By | Published on Wednesday 7 July 2021

Zoe Ball

Zoe Ball took a voluntary pay cut of £380,000 when agreeing her most recent deal with the BBC as host of the Radio 2 breakfast show, reckoning that her previous pay packet was unjustifiable in the midst of the COVID pandemic. But before you organise a whip-round to help Ball keep food on the table, she’s still on £980,000 a year, so I wouldn’t worry too much. That makes her the Beeb’s second highest paid employee behind Gary Lineker, who’s on £1.36 million.

We know this because the BBC, of course, is obliged to publish information on how much of the TV licence fee it spends on its highest paid on-air talent and behind-the-scenes executives. If you’re interested, Radio 2’s afternoon host Steve Wright is in third place on a mere £465,000.

If you’re wondering why two Radio 2 presenters are in the top three, that’s partly because it’s the most listened to radio station in the UK, boasting many of the British radio sector’s biggest shows in audience terms.

Although it’s also because the BBC circumvents the rules with its biggest telly programmes, which are produced by its commercial arm and therefore not subject to the transparency rules on what it pays its actors and hosts. Therefore the published list of highest paid on-air talent tends to be made up mainly of people involved in the BBC’s news and sport output, and its radio stations.

While Ball’s breakfast show is still the most listened to radio show in the UK – with over eight million listeners – she has never quite pulled in the size of audience enjoyed by her predecessor in the job, Chris Evans. Well, that’s the assumption. We’ve not had any new official radio listening figures during COVID. Maybe she now has an audience of eight billion.

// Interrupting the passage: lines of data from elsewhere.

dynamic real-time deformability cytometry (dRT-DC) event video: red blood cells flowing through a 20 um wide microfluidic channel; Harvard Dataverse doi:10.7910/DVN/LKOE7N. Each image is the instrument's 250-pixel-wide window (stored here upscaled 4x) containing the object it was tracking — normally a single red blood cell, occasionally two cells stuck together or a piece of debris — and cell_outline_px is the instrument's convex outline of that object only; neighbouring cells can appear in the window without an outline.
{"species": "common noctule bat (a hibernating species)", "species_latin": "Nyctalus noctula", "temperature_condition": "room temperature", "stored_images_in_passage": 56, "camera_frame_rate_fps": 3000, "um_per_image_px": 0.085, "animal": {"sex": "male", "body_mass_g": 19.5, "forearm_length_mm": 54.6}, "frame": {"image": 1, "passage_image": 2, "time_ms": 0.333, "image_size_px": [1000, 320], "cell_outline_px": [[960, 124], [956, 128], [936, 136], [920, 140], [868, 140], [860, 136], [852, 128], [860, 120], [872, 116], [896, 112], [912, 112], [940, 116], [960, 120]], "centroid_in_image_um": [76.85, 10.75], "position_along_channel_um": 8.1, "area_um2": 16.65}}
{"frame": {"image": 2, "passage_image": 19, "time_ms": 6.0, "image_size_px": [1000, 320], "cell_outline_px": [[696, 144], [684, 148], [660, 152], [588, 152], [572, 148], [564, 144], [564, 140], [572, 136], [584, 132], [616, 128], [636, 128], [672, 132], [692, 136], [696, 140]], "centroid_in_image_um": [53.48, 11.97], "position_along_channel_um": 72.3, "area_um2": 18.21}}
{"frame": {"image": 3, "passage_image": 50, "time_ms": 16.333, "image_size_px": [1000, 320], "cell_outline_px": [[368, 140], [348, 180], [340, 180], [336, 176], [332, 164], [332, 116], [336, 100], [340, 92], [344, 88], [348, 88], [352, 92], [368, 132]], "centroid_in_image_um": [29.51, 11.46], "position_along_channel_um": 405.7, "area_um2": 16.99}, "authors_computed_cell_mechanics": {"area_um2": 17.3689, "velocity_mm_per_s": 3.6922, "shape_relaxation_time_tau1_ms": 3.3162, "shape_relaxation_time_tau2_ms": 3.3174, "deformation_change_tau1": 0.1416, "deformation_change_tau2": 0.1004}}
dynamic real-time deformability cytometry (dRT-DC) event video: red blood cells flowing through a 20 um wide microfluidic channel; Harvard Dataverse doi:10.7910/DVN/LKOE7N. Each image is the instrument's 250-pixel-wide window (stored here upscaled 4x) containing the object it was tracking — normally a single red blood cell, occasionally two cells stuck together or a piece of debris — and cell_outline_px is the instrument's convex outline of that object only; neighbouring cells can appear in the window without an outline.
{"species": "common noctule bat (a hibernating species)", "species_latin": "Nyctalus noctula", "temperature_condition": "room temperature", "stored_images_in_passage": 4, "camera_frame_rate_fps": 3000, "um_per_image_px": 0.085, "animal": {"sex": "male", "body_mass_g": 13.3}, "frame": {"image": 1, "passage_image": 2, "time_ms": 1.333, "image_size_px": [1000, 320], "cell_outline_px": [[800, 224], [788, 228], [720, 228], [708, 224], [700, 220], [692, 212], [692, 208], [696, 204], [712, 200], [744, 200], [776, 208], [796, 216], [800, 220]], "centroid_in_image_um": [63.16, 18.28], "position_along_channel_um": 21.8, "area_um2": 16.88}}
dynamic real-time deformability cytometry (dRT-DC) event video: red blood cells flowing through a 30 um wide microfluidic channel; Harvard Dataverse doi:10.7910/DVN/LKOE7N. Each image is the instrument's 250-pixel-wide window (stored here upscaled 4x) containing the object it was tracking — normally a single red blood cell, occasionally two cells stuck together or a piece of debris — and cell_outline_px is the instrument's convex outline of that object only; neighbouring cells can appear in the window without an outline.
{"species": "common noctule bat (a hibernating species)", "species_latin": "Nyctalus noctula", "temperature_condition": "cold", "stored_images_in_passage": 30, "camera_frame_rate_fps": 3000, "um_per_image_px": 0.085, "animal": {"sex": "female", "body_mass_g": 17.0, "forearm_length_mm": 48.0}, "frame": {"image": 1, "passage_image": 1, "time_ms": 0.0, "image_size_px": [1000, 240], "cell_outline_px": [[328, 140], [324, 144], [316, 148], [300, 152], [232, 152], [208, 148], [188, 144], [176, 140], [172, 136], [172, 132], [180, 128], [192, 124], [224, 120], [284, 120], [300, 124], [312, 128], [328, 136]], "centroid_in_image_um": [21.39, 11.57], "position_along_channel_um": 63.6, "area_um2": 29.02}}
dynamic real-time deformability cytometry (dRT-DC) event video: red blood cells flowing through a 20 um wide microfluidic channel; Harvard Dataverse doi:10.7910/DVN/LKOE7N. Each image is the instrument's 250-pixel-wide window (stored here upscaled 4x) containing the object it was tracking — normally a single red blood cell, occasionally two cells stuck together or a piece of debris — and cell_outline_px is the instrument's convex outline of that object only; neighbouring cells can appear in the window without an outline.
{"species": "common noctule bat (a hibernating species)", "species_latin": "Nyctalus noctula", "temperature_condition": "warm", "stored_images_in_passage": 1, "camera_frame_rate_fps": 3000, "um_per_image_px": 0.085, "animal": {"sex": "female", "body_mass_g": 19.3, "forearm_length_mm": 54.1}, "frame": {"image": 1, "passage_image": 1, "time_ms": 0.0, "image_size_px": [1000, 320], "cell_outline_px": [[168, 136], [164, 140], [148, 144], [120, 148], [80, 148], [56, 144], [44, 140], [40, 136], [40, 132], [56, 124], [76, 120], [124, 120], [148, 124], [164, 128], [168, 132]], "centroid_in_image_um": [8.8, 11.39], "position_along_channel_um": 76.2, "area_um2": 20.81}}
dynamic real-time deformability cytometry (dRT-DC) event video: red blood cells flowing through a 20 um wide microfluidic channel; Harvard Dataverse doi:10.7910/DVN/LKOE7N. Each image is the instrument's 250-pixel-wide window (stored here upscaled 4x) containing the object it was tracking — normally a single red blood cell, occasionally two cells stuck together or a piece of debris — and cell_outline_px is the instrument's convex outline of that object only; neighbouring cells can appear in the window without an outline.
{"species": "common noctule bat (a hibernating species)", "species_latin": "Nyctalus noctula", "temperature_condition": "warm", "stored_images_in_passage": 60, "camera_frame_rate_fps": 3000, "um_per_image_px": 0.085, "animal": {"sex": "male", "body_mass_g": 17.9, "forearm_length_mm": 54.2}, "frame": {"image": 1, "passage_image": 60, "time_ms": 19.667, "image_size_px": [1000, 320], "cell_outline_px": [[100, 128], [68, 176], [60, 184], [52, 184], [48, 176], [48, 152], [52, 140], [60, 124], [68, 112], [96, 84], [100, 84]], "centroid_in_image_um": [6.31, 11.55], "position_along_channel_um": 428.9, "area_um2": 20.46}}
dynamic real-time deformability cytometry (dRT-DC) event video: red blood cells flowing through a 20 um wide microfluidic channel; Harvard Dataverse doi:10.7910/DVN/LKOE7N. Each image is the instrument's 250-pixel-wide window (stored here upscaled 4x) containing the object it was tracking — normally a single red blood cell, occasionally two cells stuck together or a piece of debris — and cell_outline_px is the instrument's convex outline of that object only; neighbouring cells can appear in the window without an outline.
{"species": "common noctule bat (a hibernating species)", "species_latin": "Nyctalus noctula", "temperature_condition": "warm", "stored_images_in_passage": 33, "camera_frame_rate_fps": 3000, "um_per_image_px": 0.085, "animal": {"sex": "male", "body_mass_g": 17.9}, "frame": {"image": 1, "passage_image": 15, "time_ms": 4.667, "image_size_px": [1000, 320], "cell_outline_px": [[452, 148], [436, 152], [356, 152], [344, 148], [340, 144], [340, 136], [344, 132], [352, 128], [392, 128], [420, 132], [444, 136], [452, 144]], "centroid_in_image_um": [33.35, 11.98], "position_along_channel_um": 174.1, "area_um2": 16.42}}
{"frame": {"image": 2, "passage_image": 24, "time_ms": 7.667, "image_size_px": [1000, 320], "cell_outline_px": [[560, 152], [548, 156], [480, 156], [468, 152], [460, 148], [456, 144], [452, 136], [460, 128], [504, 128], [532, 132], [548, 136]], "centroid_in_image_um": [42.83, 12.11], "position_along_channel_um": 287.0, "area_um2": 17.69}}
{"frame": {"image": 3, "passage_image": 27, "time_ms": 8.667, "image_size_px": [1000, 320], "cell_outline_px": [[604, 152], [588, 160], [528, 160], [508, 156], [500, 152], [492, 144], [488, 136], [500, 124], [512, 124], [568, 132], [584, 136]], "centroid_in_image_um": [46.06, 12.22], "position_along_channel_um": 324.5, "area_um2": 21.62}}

Or eight.

Unveiling the latest pay packet figures, BBC boss Tim Davie – who himself is on £525,000 a year – was keen to talk up all the new economies he is introducing at the BBC, presumably to placate the broadcaster’s always vocal critics within the political community. What with those critics enjoying more influence in the current political climate in the UK.

He told reporters: “The BBC is responding to global competition and pressure on our finances. But, we know we must do much more to ensure licence fee payers across the UK get best value from the BBC, to maintain their trust and provide a service they cannot do without. I am absolutely focussed on making the reforms we need to ensure the BBC is positioned to offer all audiences the best possible service well into the future”.